In one of Paul Salopek’s recent posts, he quoted a fellow adventurer, Becky Xiangnan Lin, with whom he has been traveling: “My body felt fatigued, and my steps were getting heavier. Yet, oddly, my mind was getting lighter. The rains had washed away my concerns, lifting my spirits. Walking with my own two feet, the most ordinary activity humans can engage in, had gifted me a tremendous fresh power: The earth is waiting to be touched, the rains to be heard, and the trees to be seen. In this way, at my own pace, I am walking toward enlightenment.”
It’s no secret there are an alarming amount of unknowns in both my life and Alex’s at the moment. Not only are we engaging in the act of traditional storytelling on a regular basis, but the stories lodged within our daily lives leave a lot to be answered. For me, this fatigue can seem insurmountable at times. I’ll let Alex tell you how he feels, but I imagine there are a number of interweaving stories within him that are each as fatiguing as the next.
Yom Kippur had great timing this year. On a day when Jewish people practice self-denial in the form of foregoing sustenance, the mental and emotional fatigue that is a natural part of all lives is transposed onto the most natural form of physical fatigue: hunger. It was on this day that I came across Paul Salopek’s post, and in a perfect storm of self-reflection, self-denial and primal instincts, I was able to shift my feelings of fatigue from something that is difficult to overcome to something that should be embraced, because all of it ties back to sustaining humanity. There is a very silent, still peace that comes with that, particularly without the distraction of food. It’s like a runner’s high–the dark world in your head fades away and all that is left is the nature around you. I imagine that walking through the entirety of the world’s nature very slowly has the same effect, which it seems to have had for Becky.
Sure, it’s reassuring that National Geographic is sponsoring this adventure for Paul. But by no means is that a guarantee of success or completion. Really, it’s still up to him. It’s very likely he’s had countless moments along the way when he’s forgotten why he’s doing this, or he can’t envision being satisfied with whatever result comes of it, or he doubts himself and the sacrifices he’s made. During the COVID shutdown, he may have even considered giving up. But Paul is still truckin’ along. Something continues to lead him along the path of migration, or many things are, maybe. It’s repetitive. It can catalyze impatience. It’s fatiguing.
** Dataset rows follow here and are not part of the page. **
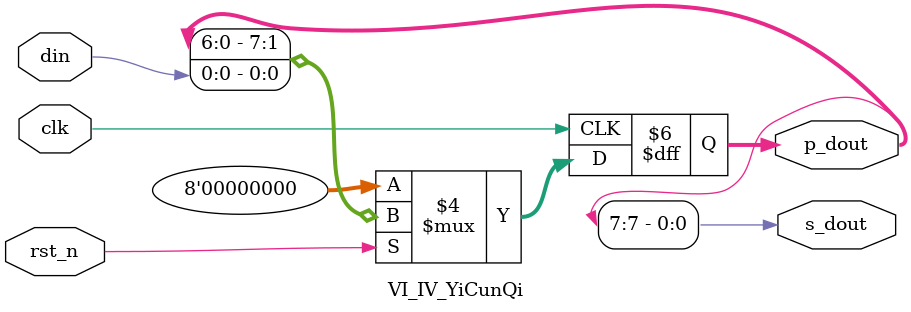
<source format=v>
module VI_IV_YiCunQi
( 
	input clk, rst_n,  
	input din,   // 串入 
	output reg [7:0] p_dout, // 并出 
	output s_dout // 串出 
); 
	always@(posedge clk) begin 
		if(!rst_n) p_dout <= 8'h00; 
		else begin 
		p_dout <= {p_dout[6:0], din}; 
		end 
	end 
assign s_dout = p_dout[7]; 
endmodule 
</source>
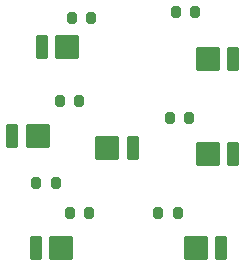
<source format=gbr>
%TF.GenerationSoftware,KiCad,Pcbnew,9.0.6*%
%TF.CreationDate,2025-11-11T17:50:26+05:30*%
%TF.ProjectId,torch_light_portion,746f7263-685f-46c6-9967-68745f706f72,rev?*%
%TF.SameCoordinates,Original*%
%TF.FileFunction,Paste,Top*%
%TF.FilePolarity,Positive*%
%FSLAX46Y46*%
G04 Gerber Fmt 4.6, Leading zero omitted, Abs format (unit mm)*
G04 Created by KiCad (PCBNEW 9.0.6) date 2025-11-11 17:50:26*
%MOMM*%
%LPD*%
G01*
G04 APERTURE LIST*
G04 Aperture macros list*
%AMRoundRect*
0 Rectangle with rounded corners*
0 $1 Rounding radius*
0 $2 $3 $4 $5 $6 $7 $8 $9 X,Y pos of 4 corners*
0 Add a 4 corners polygon primitive as box body*
4,1,4,$2,$3,$4,$5,$6,$7,$8,$9,$2,$3,0*
0 Add four circle primitives for the rounded corners*
1,1,$1+$1,$2,$3*
1,1,$1+$1,$4,$5*
1,1,$1+$1,$6,$7*
1,1,$1+$1,$8,$9*
0 Add four rect primitives between the rounded corners*
20,1,$1+$1,$2,$3,$4,$5,0*
20,1,$1+$1,$4,$5,$6,$7,0*
20,1,$1+$1,$6,$7,$8,$9,0*
20,1,$1+$1,$8,$9,$2,$3,0*%
G04 Aperture macros list end*
%ADD10RoundRect,0.165000X-0.385000X-0.885000X0.385000X-0.885000X0.385000X0.885000X-0.385000X0.885000X0*%
%ADD11RoundRect,0.315000X-0.735000X-0.735000X0.735000X-0.735000X0.735000X0.735000X-0.735000X0.735000X0*%
%ADD12RoundRect,0.200000X-0.200000X-0.275000X0.200000X-0.275000X0.200000X0.275000X-0.200000X0.275000X0*%
%ADD13RoundRect,0.165000X0.385000X0.885000X-0.385000X0.885000X-0.385000X-0.885000X0.385000X-0.885000X0*%
%ADD14RoundRect,0.315000X0.735000X0.735000X-0.735000X0.735000X-0.735000X-0.735000X0.735000X-0.735000X0*%
%ADD15RoundRect,0.200000X0.200000X0.275000X-0.200000X0.275000X-0.200000X-0.275000X0.200000X-0.275000X0*%
G04 APERTURE END LIST*
D10*
%TO.C,D5*%
X119160000Y-97500000D03*
D11*
X121310000Y-97500000D03*
%TD*%
D12*
%TO.C,R2*%
X133000000Y-87000000D03*
X134650000Y-87000000D03*
%TD*%
D13*
%TO.C,D2*%
X136840000Y-107000000D03*
D14*
X134690000Y-107000000D03*
%TD*%
D12*
%TO.C,R4*%
X132500000Y-96000000D03*
X134150000Y-96000000D03*
%TD*%
%TO.C,R1*%
X124000000Y-104000000D03*
X125650000Y-104000000D03*
%TD*%
%TO.C,R6*%
X121175000Y-101500000D03*
X122825000Y-101500000D03*
%TD*%
D13*
%TO.C,D1*%
X129340000Y-98500000D03*
D14*
X127190000Y-98500000D03*
%TD*%
D13*
%TO.C,D4*%
X137840000Y-99000000D03*
D14*
X135690000Y-99000000D03*
%TD*%
D15*
%TO.C,R5*%
X125825000Y-87500000D03*
X124175000Y-87500000D03*
%TD*%
D10*
%TO.C,D7*%
X121660000Y-90000000D03*
D11*
X123810000Y-90000000D03*
%TD*%
D13*
%TO.C,D6*%
X137840000Y-91000000D03*
D14*
X135690000Y-91000000D03*
%TD*%
D15*
%TO.C,R3*%
X124825000Y-94500000D03*
X123175000Y-94500000D03*
%TD*%
D12*
%TO.C,R7*%
X131500000Y-104000000D03*
X133150000Y-104000000D03*
%TD*%
D10*
%TO.C,D3*%
X121160000Y-107000000D03*
D11*
X123310000Y-107000000D03*
%TD*%
M02*

</source>
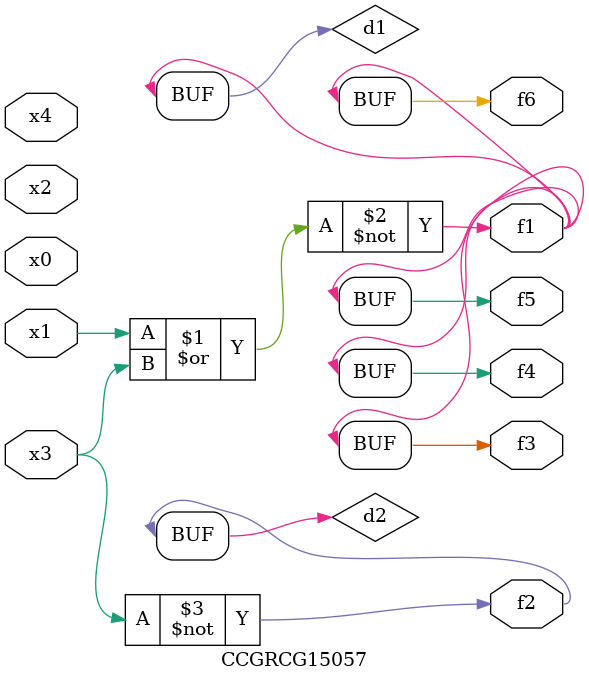
<source format=v>
module CCGRCG15057(
	input x0, x1, x2, x3, x4,
	output f1, f2, f3, f4, f5, f6
);

	wire d1, d2;

	nor (d1, x1, x3);
	not (d2, x3);
	assign f1 = d1;
	assign f2 = d2;
	assign f3 = d1;
	assign f4 = d1;
	assign f5 = d1;
	assign f6 = d1;
endmodule

</source>
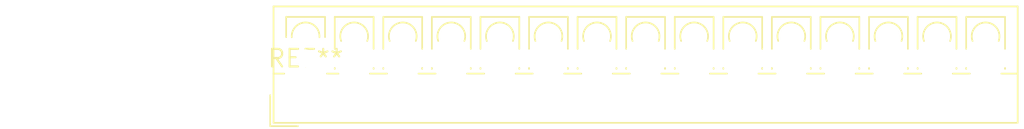
<source format=kicad_pcb>
(kicad_pcb (version 20240108) (generator pcbnew)

  (general
    (thickness 1.6)
  )

  (paper "A4")
  (layers
    (0 "F.Cu" signal)
    (31 "B.Cu" signal)
    (32 "B.Adhes" user "B.Adhesive")
    (33 "F.Adhes" user "F.Adhesive")
    (34 "B.Paste" user)
    (35 "F.Paste" user)
    (36 "B.SilkS" user "B.Silkscreen")
    (37 "F.SilkS" user "F.Silkscreen")
    (38 "B.Mask" user)
    (39 "F.Mask" user)
    (40 "Dwgs.User" user "User.Drawings")
    (41 "Cmts.User" user "User.Comments")
    (42 "Eco1.User" user "User.Eco1")
    (43 "Eco2.User" user "User.Eco2")
    (44 "Edge.Cuts" user)
    (45 "Margin" user)
    (46 "B.CrtYd" user "B.Courtyard")
    (47 "F.CrtYd" user "F.Courtyard")
    (48 "B.Fab" user)
    (49 "F.Fab" user)
    (50 "User.1" user)
    (51 "User.2" user)
    (52 "User.3" user)
    (53 "User.4" user)
    (54 "User.5" user)
    (55 "User.6" user)
    (56 "User.7" user)
    (57 "User.8" user)
    (58 "User.9" user)
  )

  (setup
    (pad_to_mask_clearance 0)
    (pcbplotparams
      (layerselection 0x00010fc_ffffffff)
      (plot_on_all_layers_selection 0x0000000_00000000)
      (disableapertmacros false)
      (usegerberextensions false)
      (usegerberattributes false)
      (usegerberadvancedattributes false)
      (creategerberjobfile false)
      (dashed_line_dash_ratio 12.000000)
      (dashed_line_gap_ratio 3.000000)
      (svgprecision 4)
      (plotframeref false)
      (viasonmask false)
      (mode 1)
      (useauxorigin false)
      (hpglpennumber 1)
      (hpglpenspeed 20)
      (hpglpendiameter 15.000000)
      (dxfpolygonmode false)
      (dxfimperialunits false)
      (dxfusepcbnewfont false)
      (psnegative false)
      (psa4output false)
      (plotreference false)
      (plotvalue false)
      (plotinvisibletext false)
      (sketchpadsonfab false)
      (subtractmaskfromsilk false)
      (outputformat 1)
      (mirror false)
      (drillshape 1)
      (scaleselection 1)
      (outputdirectory "")
    )
  )

  (net 0 "")

  (footprint "TerminalBlock_4Ucon_1x15_P3.50mm_Vertical" (layer "F.Cu") (at 0 0))

)

</source>
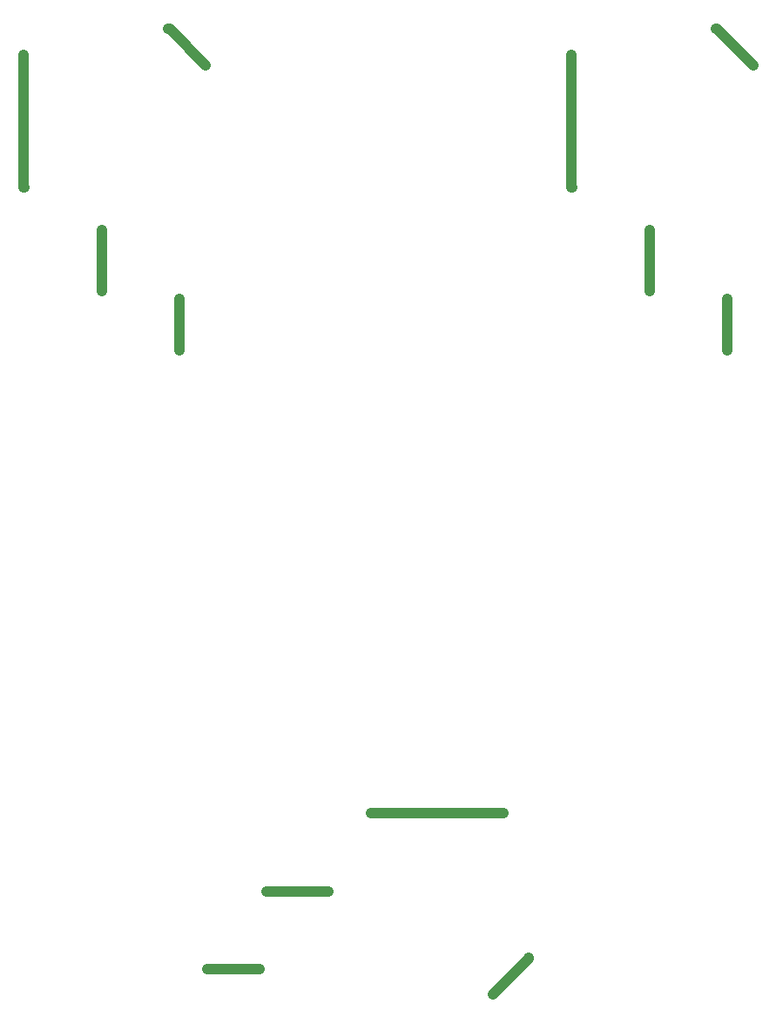
<source format=gbr>
G04 #@! TF.FileFunction,Copper,L1,Top,Signal*
%FSLAX46Y46*%
G04 Gerber Fmt 4.6, Leading zero omitted, Abs format (unit mm)*
G04 Created by KiCad (PCBNEW 4.0.7-e2-6376~58~ubuntu14.04.1) date Mon Feb 26 15:39:35 2018*
%MOMM*%
%LPD*%
G01*
G04 APERTURE LIST*
%ADD10C,0.100000*%
%ADD11C,1.000000*%
%ADD12C,1.000000*%
G04 APERTURE END LIST*
D10*
D11*
X20276068Y88221272D03*
X20276067Y94221271D03*
X27776068Y87471271D03*
X27776068Y82471272D03*
X81026068Y82471272D03*
X81026068Y87471271D03*
X73526067Y94221271D03*
X73526068Y88221272D03*
X36270000Y29920000D03*
X42270000Y29920000D03*
X35520000Y22420000D03*
X30520000Y22420000D03*
X12626069Y111221272D03*
X12676068Y98321272D03*
X65926068Y98321272D03*
X65876069Y111221272D03*
X59270000Y37569998D03*
X46370000Y37520000D03*
X30276068Y110221272D03*
X26696068Y113701271D03*
X79946068Y113701271D03*
X83526068Y110221272D03*
X58270000Y19920000D03*
X61750000Y23500000D03*
D12*
X20276068Y88221272D02*
X20276067Y94221271D01*
X27776068Y87471271D02*
X27776068Y82471272D01*
X81026068Y87471271D02*
X81026068Y82471272D01*
X73526068Y88221272D02*
X73526067Y94221271D01*
X36270000Y29920000D02*
X42270000Y29920000D01*
X35520000Y22420000D02*
X30520000Y22420000D01*
X12626069Y111221272D02*
X12626069Y105571274D01*
X12626069Y103721272D02*
X12626070Y103671270D01*
X12626070Y103671271D02*
X12626069Y103721272D01*
X12626069Y105571274D02*
X12626070Y103671271D01*
X12626070Y98371270D02*
X12676068Y98321272D01*
X12626070Y103671271D02*
X12626070Y98371270D01*
X65876070Y103671271D02*
X65876070Y98371270D01*
X65876070Y98371270D02*
X65926068Y98321272D01*
X65876069Y105571274D02*
X65876070Y103671271D01*
X65876070Y103671271D02*
X65876069Y103721272D01*
X65876069Y103721272D02*
X65876070Y103671270D01*
X65876069Y111221272D02*
X65876069Y105571274D01*
X59270000Y37569998D02*
X53620002Y37569998D01*
X51770000Y37569998D02*
X51719998Y37569998D01*
X51720000Y37569998D02*
X51770000Y37569998D01*
X53620002Y37569998D02*
X51720000Y37569998D01*
X46419998Y37569998D02*
X46370000Y37520000D01*
X51720000Y37569998D02*
X46419998Y37569998D01*
X26796068Y113701272D02*
X26696068Y113701271D01*
X30276068Y110221272D02*
X26796068Y113701272D01*
X83526068Y110221272D02*
X80046068Y113701272D01*
X80046068Y113701272D02*
X79946068Y113701271D01*
X61750000Y23400000D02*
X61750000Y23500000D01*
X58270000Y19920000D02*
X61750000Y23400000D01*
M02*

</source>
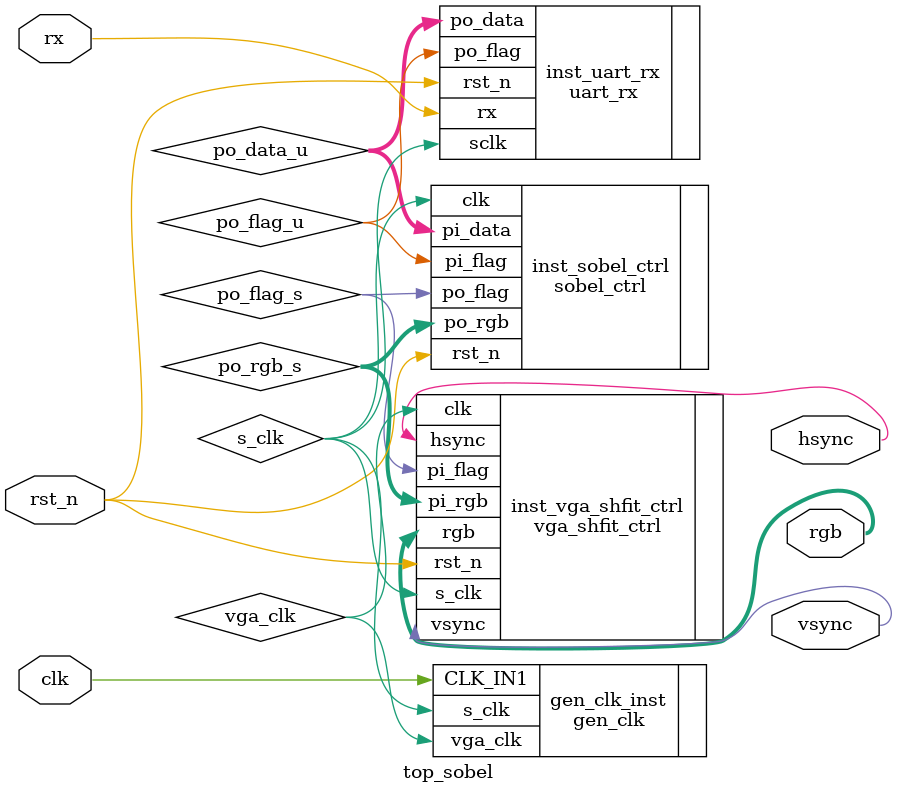
<source format=v>

module top_sobel(
	input	wire 			clk,
	input	wire 			rst_n,
	input	wire 			rx,
	output	wire 			hsync,
	output	wire 			vsync,
	output	wire 	[7:0]	rgb
	);
wire		s_clk , vga_clk;
wire 		po_flag_u;
wire [7:0]	po_data_u;
wire 		po_flag_s;
wire [7:0]	po_rgb_s;

  gen_clk gen_clk_inst
   (// Clock in ports
    .CLK_IN1(clk),      // IN
    // Clock out ports
    .s_clk(s_clk),     // OUT
    .vga_clk(vga_clk));    // OUT

	uart_rx inst_uart_rx (
			.sclk    (s_clk),
			.rst_n   (rst_n),
			.rx      (rx),
			.po_data (po_data_u),
			.po_flag (po_flag_u)
		);
	sobel_ctrl inst_sobel_ctrl (
			.clk     (s_clk),
			.rst_n   (rst_n),
			.pi_flag (po_flag_u),
			.pi_data (po_data_u),
			.po_flag (po_flag_s),
			.po_rgb  (po_rgb_s)
		);

	vga_shfit_ctrl inst_vga_shfit_ctrl
		(
			.clk     (vga_clk),
			.s_clk   (s_clk),
			.rst_n   (rst_n),
			.hsync   (hsync),
			.vsync   (vsync),
			.rgb     (rgb),
			.pi_flag (po_flag_s),
			.pi_rgb  (po_rgb_s)
		);

endmodule 
</source>
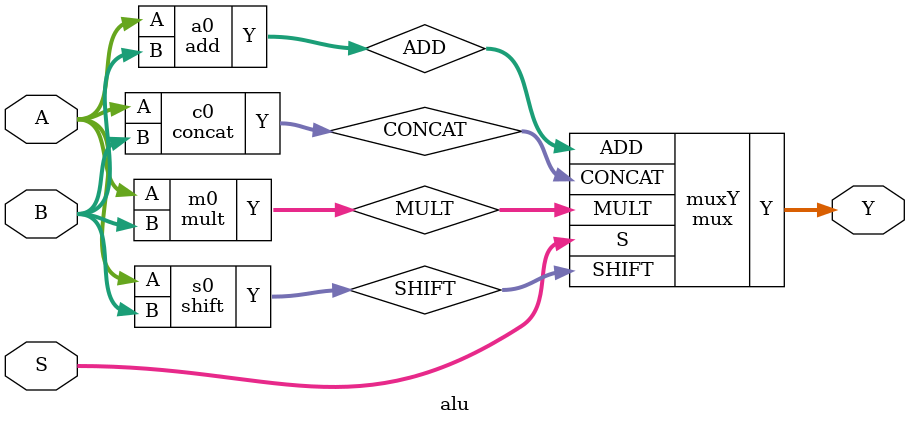
<source format=v>
`timescale 1ns / 1ps    
`default_nettype none
module add(input wire [3:0] A, B, output wire [7:0] Y);

    assign Y = {4'b0000, A} + {4'b0000, B};
    
endmodule

module mult(input wire [3:0] A, B, output wire [7:0] Y);

    assign Y = A * B;
    
endmodule

module concat(input wire [3:0] A, B, output wire [7:0] Y);

    assign Y = {A,B};
    
endmodule

module shift(input wire [3:0] A, B, output wire [7:0] Y);

    assign Y = (B > 7) ? 8'd0 : ({4'b0000, A} << B);
    
endmodule

module mux(input wire [7:0] ADD, MULT, CONCAT, SHIFT, input wire [1:0] S, output reg [7:0] Y);
    always @* begin
        case (S)
            2'b00: Y = CONCAT;
            2'b01: Y = ADD;
            2'b10: Y = SHIFT;
            2'b11: Y = MULT;
            default Y = 8'd0;
        endcase
    end
endmodule

module alu(
    input wire  [3:0] A,
    input wire  [3:0] B,
    input wire  [1:0] S,
    output wire [7:0] Y
    );
    
    wire [7:0] ADD, MULT, CONCAT, SHIFT;
    
    concat c0(.A(A), .B(B), .Y(CONCAT));
    add    a0(.A(A), .B(B), .Y(ADD)   );
    mult   m0(.A(A), .B(B), .Y(MULT)  );
    shift  s0(.A(A), .B(B), .Y(SHIFT) );
    
    mux    muxY(.ADD(ADD), .MULT(MULT), .CONCAT(CONCAT), .SHIFT(SHIFT), .S(S), .Y(Y));
endmodule
</source>
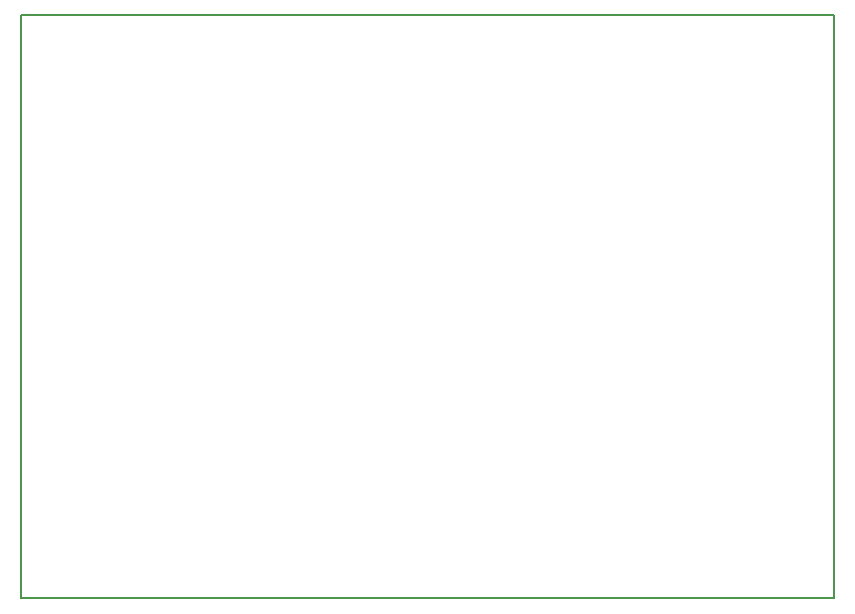
<source format=gbr>
G04 #@! TF.FileFunction,Profile,NP*
%FSLAX46Y46*%
G04 Gerber Fmt 4.6, Leading zero omitted, Abs format (unit mm)*
G04 Created by KiCad (PCBNEW 4.0.7) date 12/05/17 19:23:18*
%MOMM*%
%LPD*%
G01*
G04 APERTURE LIST*
%ADD10C,0.100000*%
%ADD11C,0.150000*%
G04 APERTURE END LIST*
D10*
D11*
X0Y0D02*
X0Y49400000D01*
X68800000Y0D02*
X0Y0D01*
X68800000Y49400000D02*
X68800000Y0D01*
X0Y49400000D02*
X68800000Y49400000D01*
M02*

</source>
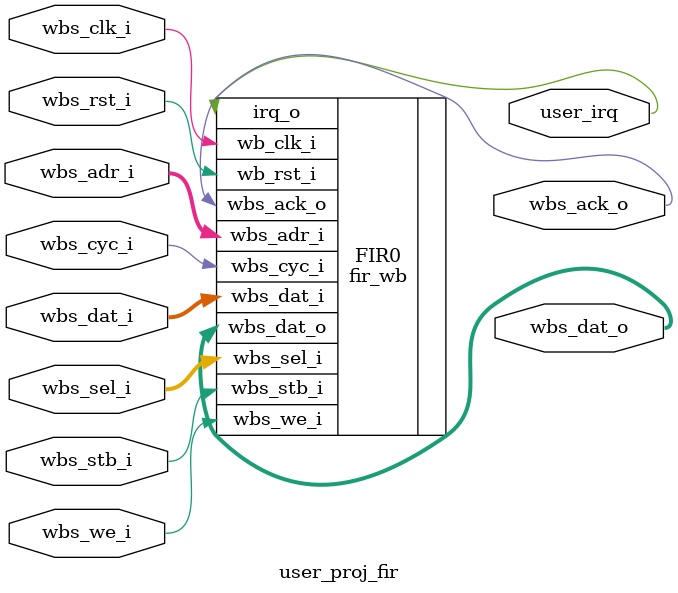
<source format=v>
`timescale 1ns / 1ps

module user_proj_fir (
`ifdef USE_POWER_PINS
    inout vdda1,
    inout vdda2,
    inout vssa1,
    inout vssa2,
    inout vccd1,
    inout vccd2,
    inout vssd1,
    inout vssd2,
`endif

    // Wishbone Slave ports (connected from openframe wrapper)
    input  wire          wbs_clk_i,
    input  wire          wbs_rst_i,
    input  wire          wbs_cyc_i,
    input  wire          wbs_stb_i,
    input  wire          wbs_we_i,
    input  wire  [3:0]   wbs_sel_i,
    input  wire  [31:0]  wbs_adr_i,
    input  wire  [31:0]  wbs_dat_i,
    output wire  [31:0]  wbs_dat_o,
    output wire          wbs_ack_o,

    // GPIOs left unconnected for now — expose if you want to route debug/IRQ to pins.
    output wire          user_irq
);

    // Instantiate fir_wb using internal clock (use wbs_clk_i)
    fir_wb #(
        .DATA_W(32),
        .COEF_W(32),
        .ACC_W(64),
        .MAX_TAPS(64),
        .FIFO_DEPTH(64)
    ) FIR0 (
        .wb_clk_i (wbs_clk_i),
        .wb_rst_i (wbs_rst_i),
        .wbs_cyc_i(wbs_cyc_i),
        .wbs_stb_i(wbs_stb_i),
        .wbs_we_i (wbs_we_i),
        .wbs_sel_i(wbs_sel_i),
        .wbs_adr_i(wbs_adr_i),
        .wbs_dat_i(wbs_dat_i),
        .wbs_dat_o(wbs_dat_o),
        .wbs_ack_o(wbs_ack_o),
        .irq_o(user_irq)
    );

endmodule

</source>
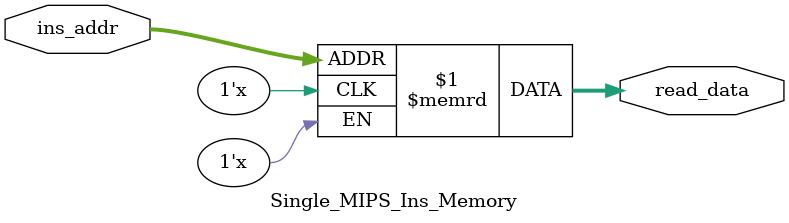
<source format=v>
module Single_MIPS_Ins_Memory 

# (
	parameter 	ADDR_WIDTH = 32,
				DATA_WIDTH = 32
)
(	
	input 		[5:0]	ins_addr,	// A
	
	output 		[DATA_WIDTH-1:0]	read_data	// RD
);

	reg [DATA_WIDTH-1:0] INS_MEM [ADDR_WIDTH*2-1:0];

assign read_data = INS_MEM[ins_addr];

endmodule : Single_MIPS_Ins_Memory
</source>
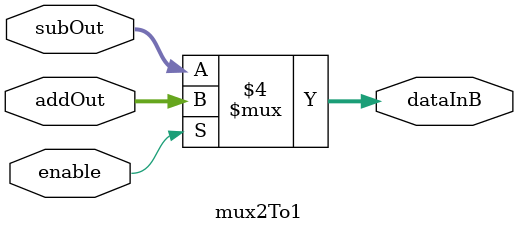
<source format=v>
module mux2To1(addOut, subOut, enable, dataInB);

input [7:0] addOut;
input [7:0] subOut;
input enable;
output [7:0] dataInB;

reg [7:0] dataInB;

always @(addOut or subOut or enable)
begin
	if (enable == 1'b0)
	 dataInB = subOut;
	else
	 dataInB = addOut;
end
endmodule


</source>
But he’s embraced it in only a way that he could, finding peace in the fatigue.
Maybe it’s that he knows (or suspects) his story could have only gone this way, and the story is what drives him. Maybe that prevents him from postulating on whether or not the grass is greener back home. Maybe it’s not even his home anymore. And if he doesn’t have a home anymore, how can he also have grass? And if there is no grass, how can it be green? And if there are grass seeds underfoot along his path waiting to be touched, maybe they will materialize into a pasture so green that it would be impossible for anyone to look at it and say that there is greener grass for Paul somewhere else. Maybe. Isn’t that nice?